While Cuccinelli’s office has continued to respond to requests for documents under the law — which says that except in certain instances, all records of public bodies should be accessible to the public — it has begun to insert new language into its responses citing a 2011 Virginia Supreme Court case to support the claim that the law does not apply to the office.

Senior Assistant Attorney General James E. Schliessmann indicated in a letter last week to one recent FOIA request lodged by open government advocate Waldo Jaquith that a “good faith argument” could be made that the office responds to FOIA inquiries merely as a “courtesy.”

The Roanoke Times reported Sunday that it too had recently received a FOIA response from the attorney general that asserted the FOIA does not apply to the office.

In a statement, Cuccinelli spokesman Brian Gottstein said the office is “committed to transparency, which includes complying with the protocols of FOIA.”

He said the office responds to each request it receives, numbering in the several hundred each year.

But he confirmed that Cuccinelli’s position is that the court ruling means that FOIA does not apply to constitutional offices, which include the attorney general.

“In our responses to requests, we provide boilerplate information referencing Christian v. SCC merely to inform requestors that — while we are voluntarily supplying the responsive documents — in no way are we waiving any legal argument we may make in court about FOIA’s inapplicability to constitutional offices,” Gottstein said.

In the 2011 case, the Virginia Supreme Court ruled that because the State Corporation Commission is created in the Virginia Constitution and does not derive its authority from the legislature, it is not a “public body” and is exempt from FOIA law.

The court noted it had previously ruled that Commonwealth Attorney’s offices also were exempt from the law for the same reason.

Gottstein said the position of the office’s lawyers is that since the Office of the Attorney General is also created by the constitution, the same ruling would apply to its work.

In an interview Friday, Jaquith dismissed that notion. He noted that the General Assembly has provided specific exemptions to the law to protect some papers of the attorney general’s office from public review. Why would the legislature outline specific exemptions for the office, he reasoned, if it did not intend for the statute to otherwise apply?

“Given that, it just seems like a crazy assertion that FOIA doesn’t apply to them,” said Jaquith, who launched the Web sites Richmond Sunlight and Virginia Decoded to help citizens better access data about their government.

He received his FOIA response as he prepared to attend the annual convention of the National Freedom of Information Coalition this weekend.

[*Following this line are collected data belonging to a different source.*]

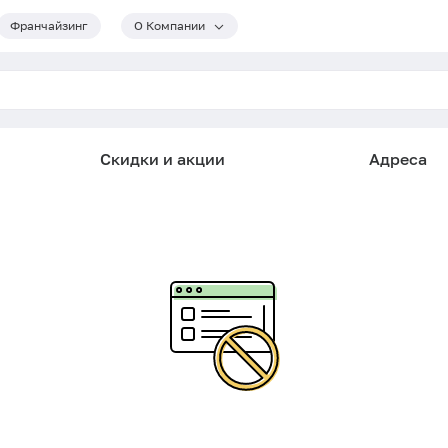
Франчайзинг
О Компании
Скидки и акции
Адреса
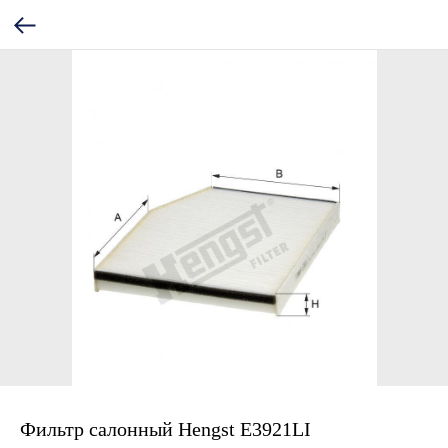
Фильтр салонный Hengst E3921LI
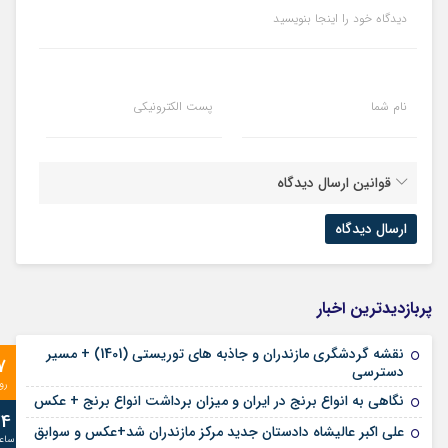
دیدگاه خود را اینجا بنویسید
نام شما
پست الکترونیکی
قوانین ارسال دیدگاه
پربازدیدترین اخبار
نقشه گردشگری مازندران و جاذبه های توریستی (1401) + مسیر
7
دسترسی
رو
نگاهی به انواع برنج در ایران و میزان برداشت انواع برنج + عکس
24
علی‌ اکبر عالیشاه دادستان جدید مرکز مازندران شد+عکس و سوابق
ساع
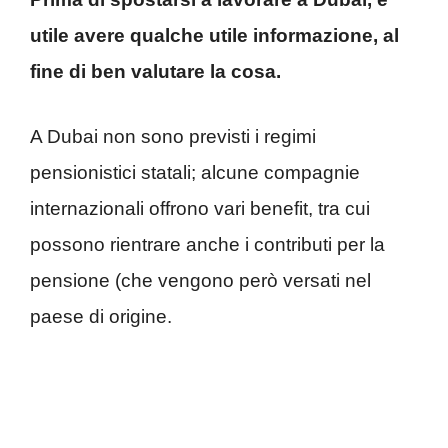
utile avere qualche utile informazione, al
fine di ben valutare la cosa.
A Dubai non sono previsti i regimi
pensionistici statali; alcune compagnie
internazionali offrono vari benefit, tra cui
possono rientrare anche i contributi per la
pensione (che vengono però versati nel
paese di origine.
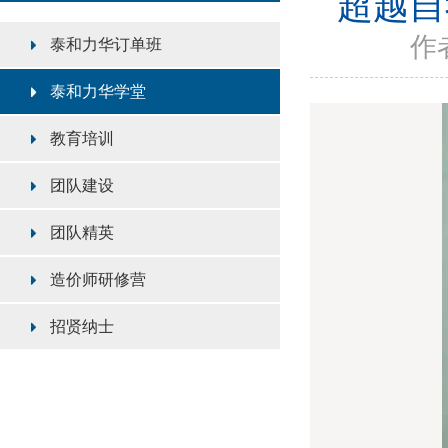
超越自
作者
泰和力华订单班
泰和力华学堂
教育培训
团队建设
团队精英
造价师研修营
招贤纳士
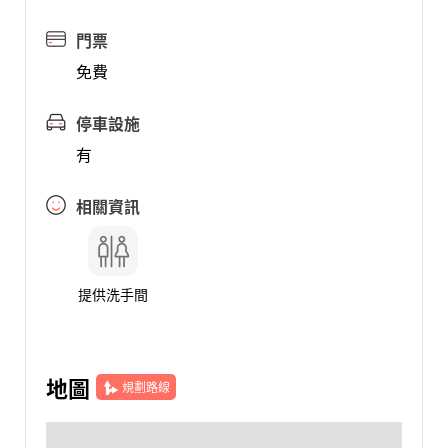
門票
免費
停車設施
有
相關資訊
提供洗手間
地圖
規劃路線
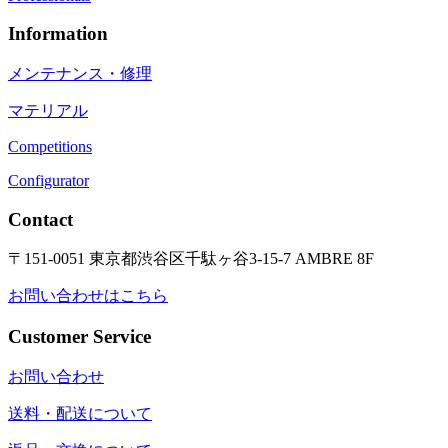
Information
メンテナンス・修理
マテリアル
Competitions
Configurator
Contact
〒151-0051 東京都渋谷区千駄ヶ谷3-15-7 AMBRE 8F
お問い合わせはこちら
Customer Service
お問い合わせ
送料・配送について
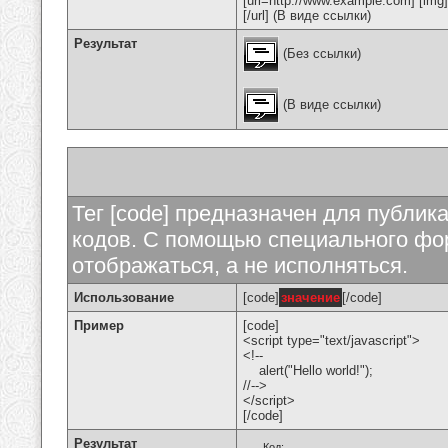
[url=http://www.example.com] [img
[/url] (В виде ссылки)
Результат
(Без ссылки)
(В виде ссылки)
Тег [code] предназначен для публи
кодов. С помощью специального фор
отображаться, а не исполняться.
Использование
[code]
значение
[/code]
Пример
[code]
<script type="text/javascript">
<!--
alert("Hello world!");
//-->
</script>
[/code]
Результат
Код:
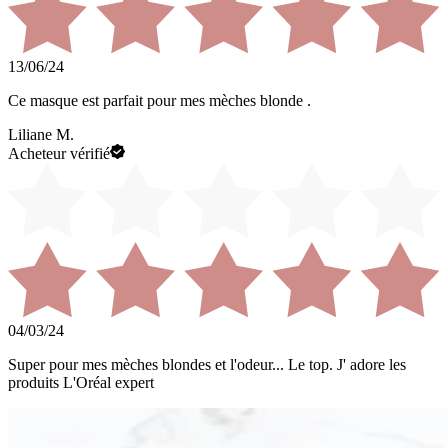
13/06/24
Ce masque est parfait pour mes mèches blonde .
Liliane M.
Acheteur vérifié
04/03/24
Super pour mes mèches blondes et l'odeur... Le top. J' adore les
produits L'Oréal expert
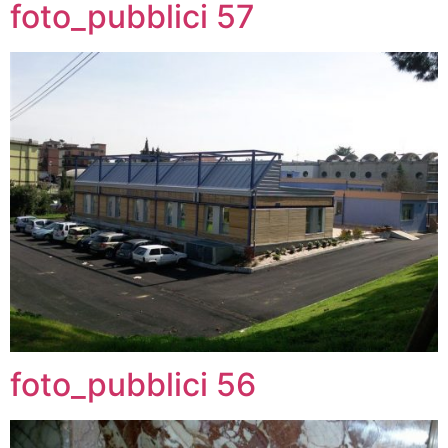
foto_pubblici 57
foto_pubblici 56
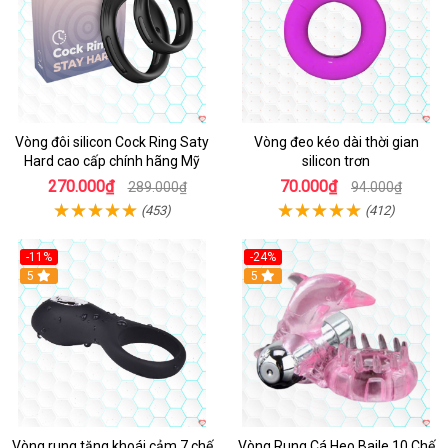
Vòng đôi silicon Cock Ring Saty
Vòng đeo kéo dài thời gian
Hard cao cấp chính hãng Mỹ
silicon trơn
270.000₫
70.000₫
289.000₫
94.000₫
(453)
(412)
-11%
-24%
5
5
Vòng rung tăng khoái cảm 7 chế
Vòng Rung Cá Heo Baile 10 Chế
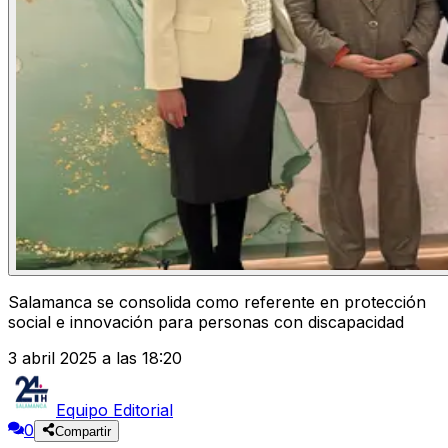
Salamanca se consolida como referente en protección
social e innovación para personas con discapacidad
3 abril 2025 a las 18:20
Equipo Editorial
0
Compartir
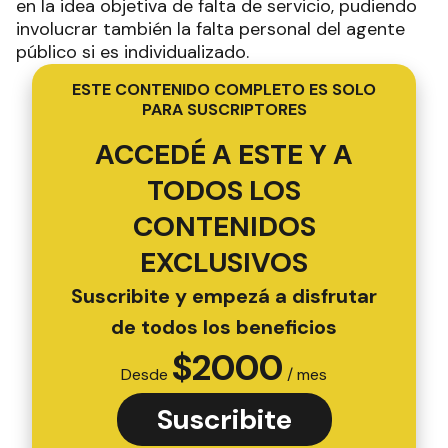
en la idea objetiva de falta de servicio, pudiendo
involucrar también la falta personal del agente
público si es individualizado.
ESTE CONTENIDO COMPLETO ES SOLO
PARA SUSCRIPTORES
ACCEDÉ A ESTE Y A
TODOS LOS
CONTENIDOS
EXCLUSIVOS
Suscribite y empezá a disfrutar
de todos los beneficios
$
2000
Desde
/ mes
Suscribite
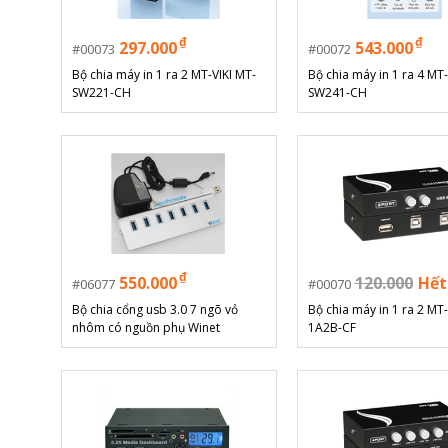
₫
₫
297.000
543.000
00073
00072
Bộ chia máy in 1 ra 2 MT-VIKI MT-
Bộ chia máy in 1 ra 4 MT-
SW221-CH
SW241-CH
₫
550.000
120.000
Hết
06077
00070
Bộ chia cổng usb 3.0 7 ngõ vỏ
Bộ chia máy in 1 ra 2 MT-
nhôm có nguồn phụ Winet
1A2B-CF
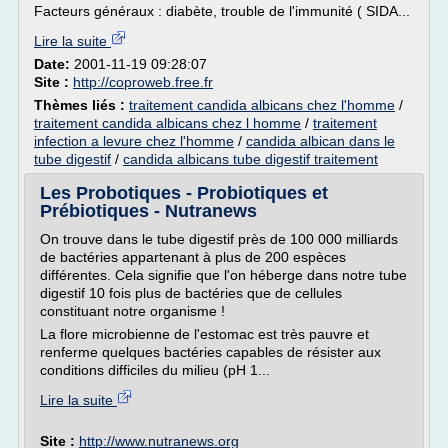
Facteurs généraux : diabète, trouble de l'immunité ( SIDA...
Lire la suite
Date:
2001-11-19 09:28:07
Site :
http://coproweb.free.fr
Thèmes liés :
traitement candida albicans chez l'homme
/
traitement candida albicans chez l homme
/
traitement
infection a levure chez l'homme
/
candida albican dans le
tube digestif
/
candida albicans tube digestif traitement
Les Probotiques - Probiotiques et
Prébiotiques - Nutranews
On trouve dans le tube digestif près de 100 000 milliards
de bactéries appartenant à plus de 200 espèces
différentes. Cela signifie que l'on héberge dans notre tube
digestif 10 fois plus de bactéries que de cellules
constituant notre organisme !
La flore microbienne de l'estomac est très pauvre et
renferme quelques bactéries capables de résister aux
conditions difficiles du milieu (pH 1...
Lire la suite
Site :
http://www.nutranews.org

The attorney general’s office has not always held that FOIA did not apply to it. As of Sunday morning, the office’s Web site offered a tip sheet on “Rights and Responsibilities” of Virginia residents under the Freedom of Information Act, which provides guidance on how to file a FOIA request with the office.

In a section entitled “the office’s responsibilities in responding to your request,” the tip sheet indicates that the office must provide responsive documents to requests, outlining the specific exemptions named in the law that make only some records off-limits.

Jaquith’s FOIA request sought records showing when employees of the Office of the Attorney General had attended ethics training.

Virginia law requires that all state agencies conduct “semi-annual orientation courses on ethics in public contracting as well as any other applicable regulations governing the conduct of state officers and employees.”

It also requires that state agencies maintain records of when employees receive such training for five years and release them to the public upon request.

Given the recent controversies over gifts provided by Star Scientific Inc.’s chief executive to Gov. Robert F. McDonnell (R) and Cuccinelli, Jaquith said he thought it might be useful to know when employees had received training that could help avoid ethical entanglements. He said he filed a similar request with the governor’s office, which has not yet responded.

“I thought it would benefit them to provide this, so that when there are accusations of impropriety, the OAG office can say, ‘Listen, we provide extensive ethics training,’ ” Jaquith said.

In his response, Schleissmann said the office is not considered a “state agency” for the purposes of the law and so it did not have any documents to release about when employees had received training.

In a statement, Gottstein said that while the law does not apply to the attorney general’s office, “standard conflict of interest training” is provided to every attorney. He said the training is “consistent with the practice of past administrations.”